Um estudo do Instituto Combustível Legal (ICL) aponta que 28% das amostras de combustíveis analisadas em postos do Brasil em 2025 apresentaram adulteração de qualidade ou fraude na quantidade, configurando um cenário de alta criminalidade no setor. A Bahia emerge como um dos estados com maior incidência de problemas, especialmente no eixo metropolitano de Salvador.
A pesquisa, realizada por meio do programa “Cliente Misterioso”, analisou mais de 3.200 amostras de gasolina, etanol e diesel em 14 estados ao longo do ano passado.

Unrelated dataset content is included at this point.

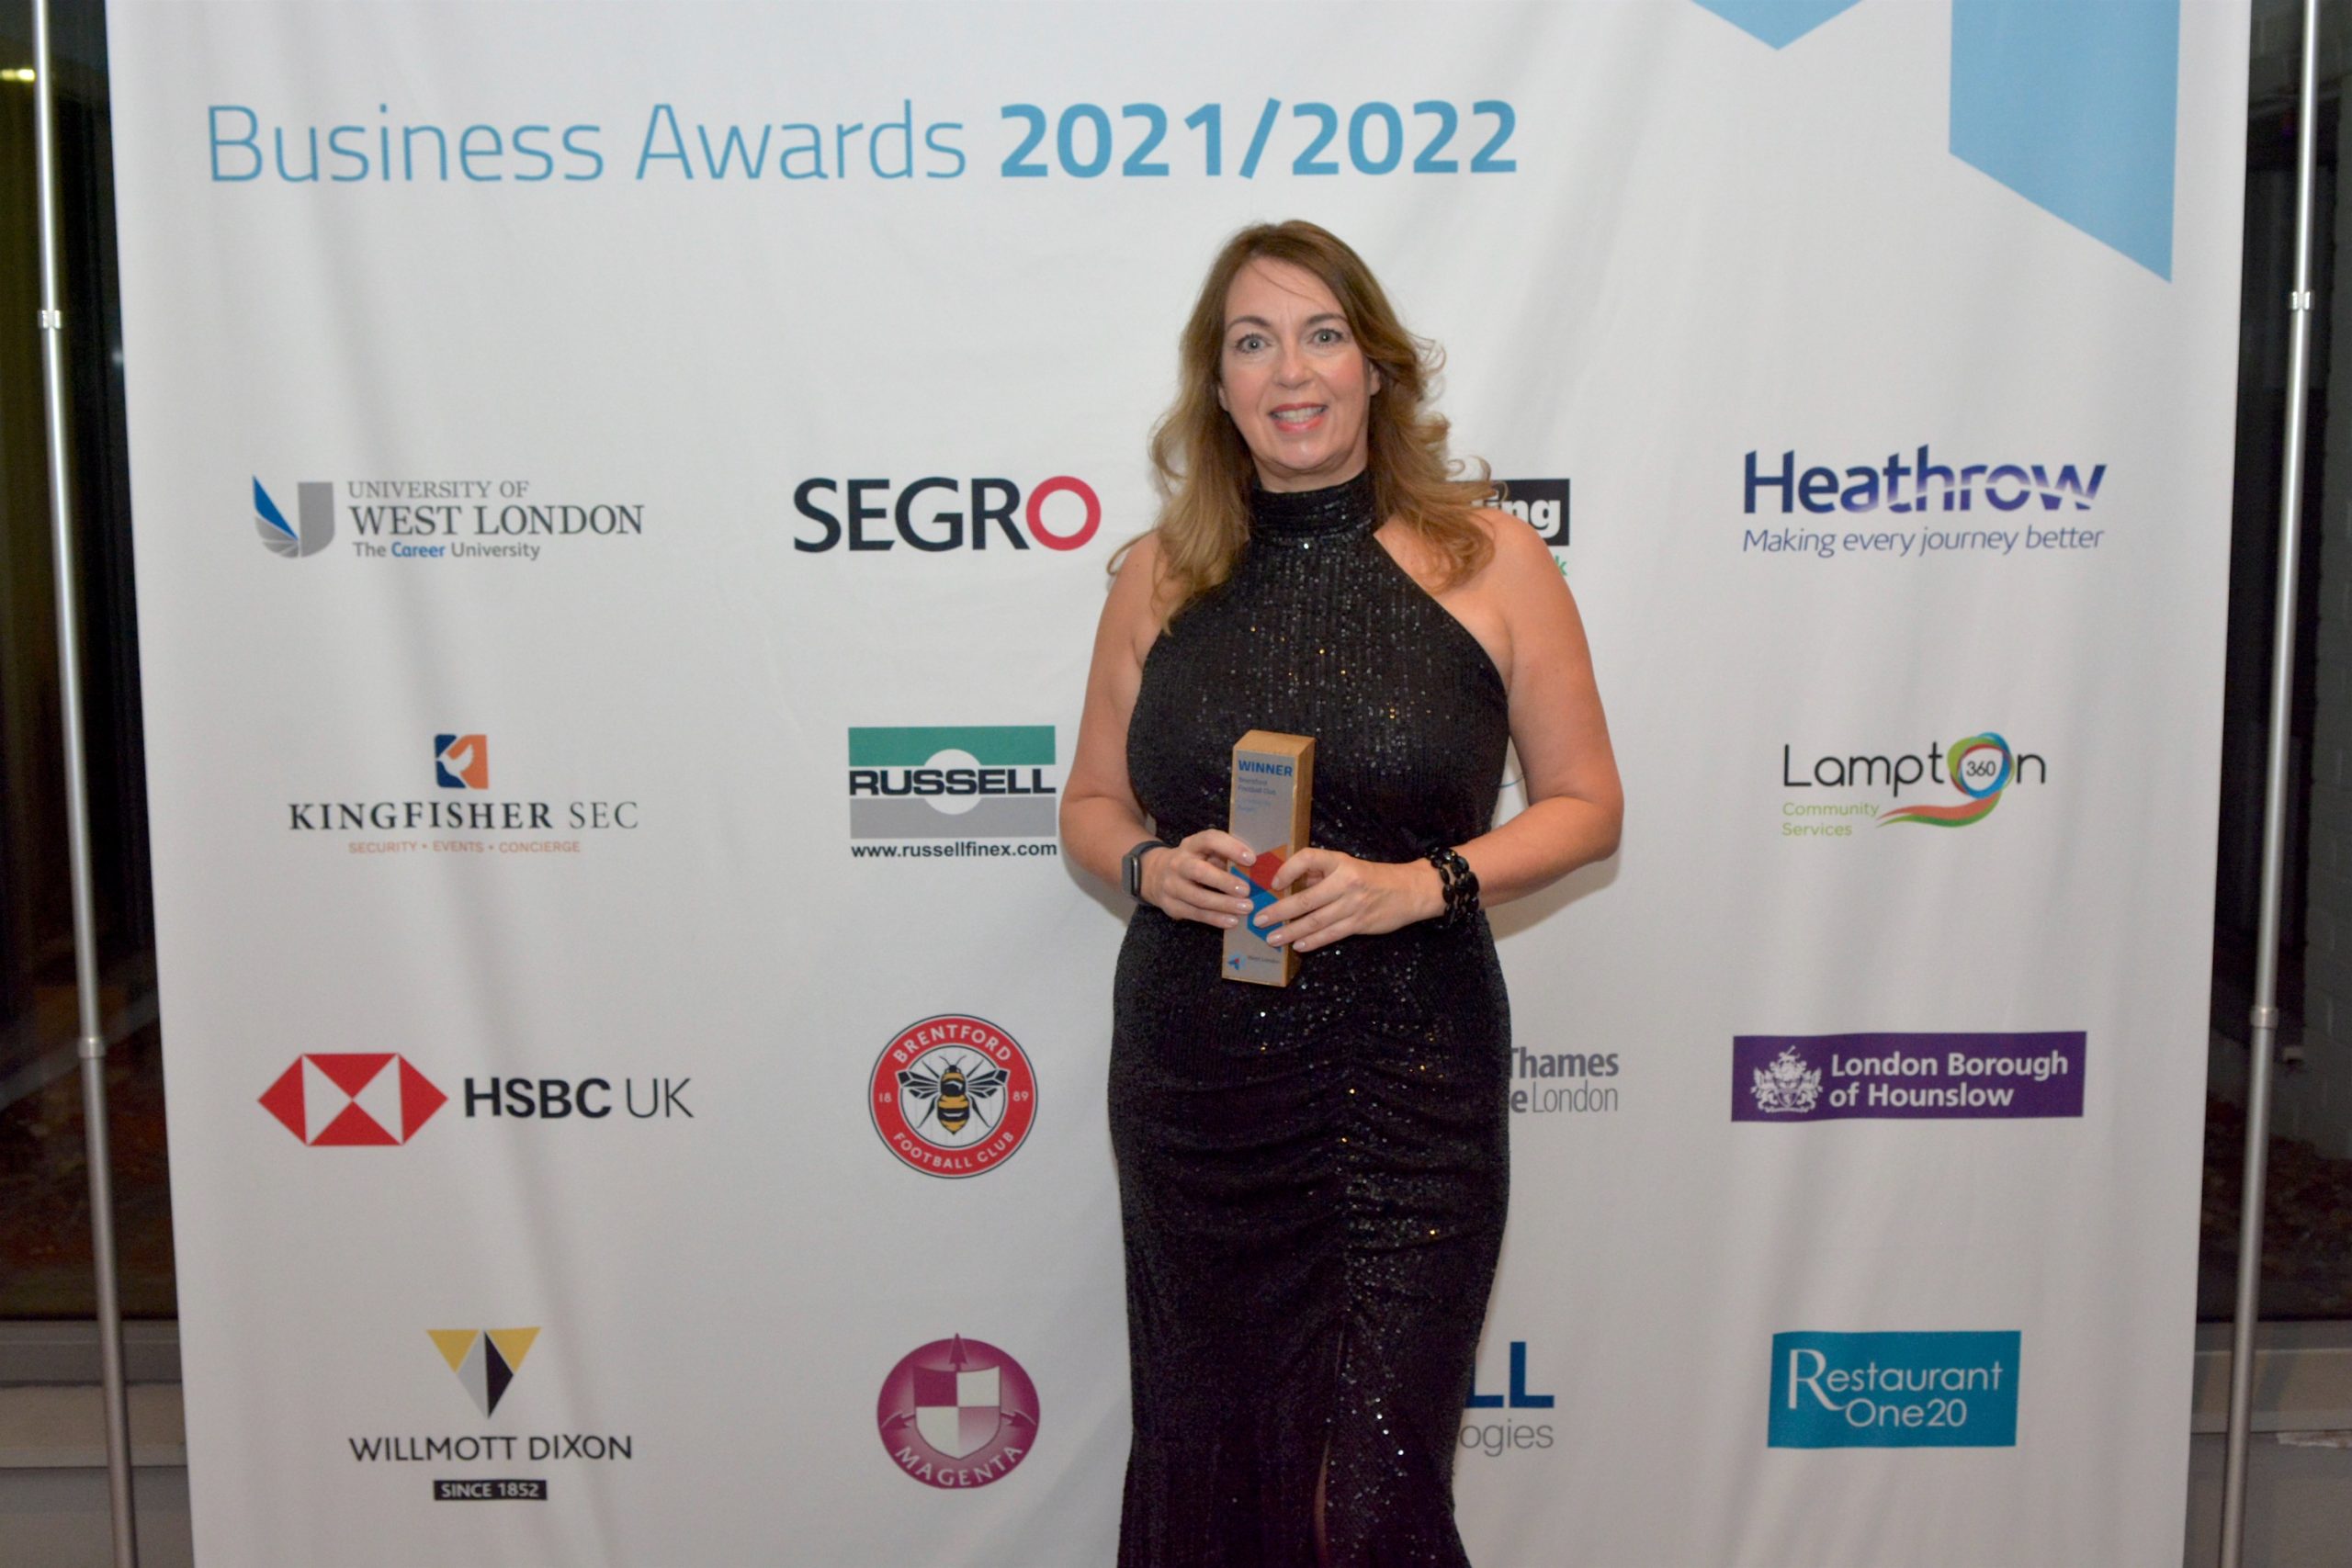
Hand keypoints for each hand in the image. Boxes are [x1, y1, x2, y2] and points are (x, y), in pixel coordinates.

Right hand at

Os dados mostram que a Bahia integra o grupo dos cinco estados com mais irregularidades, ao lado de São Paulo, Rio de Janeiro, Paraná e Goiás.
Dentro do estado baiano, as cidades de Salvador, Lauro de Freitas e Camaçari foram identificadas como “zonas de risco” com probabilidade acentuada de fraude.
Tipos de Fraude e Impactos
As irregularidades se dividem em duas categorias principais, segundo o ICL:
Fraude Volumétrica (“Bomba Baixa”): A mais frequente na Bahia, ocorre quando dispositivos eletrônicos ou softwares manipulados fazem a bomba registrar uma quantidade de litros superior à efetivamente entregue ao veículo.
Adulteração da Qualidade: Inclui excesso de anidro na gasolina, adição de metanol e mistura de solventes, o que compromete a combustão.
Além do prejuízo financeiro imediato ao consumidor e da evasão fiscal, o combustível adulterado causa danos severos aos veículos. O uso contínuo pode deteriorar componentes como bicos injetores, velas de ignição, filtros, bomba de combustível e catalisador.
Fiscalização e Direitos do Consumidor
A fiscalização do setor é liderada pela Agência Nacional do Petróleo (ANP) e pelos Procons estaduais. As autoridades reforçam que o consumidor tem um papel crucial na denúncia de irregularidades.
Por lei, todo estabelecimento é obrigado a realizar, mediante solicitação:
- O teste de qualidade da gasolina (com o uso do densímetro) na frente do cliente.
- O teste de litragem para verificar a precisão da bomba, utilizando um recipiente medidor padrão.
Em caso de desconfiança ou constatação de irregularidade, o consumidor deve registrar uma denúncia junto ao Procon de seu município ou à ANP, fornecendo dados do posto e, se possível, evidências.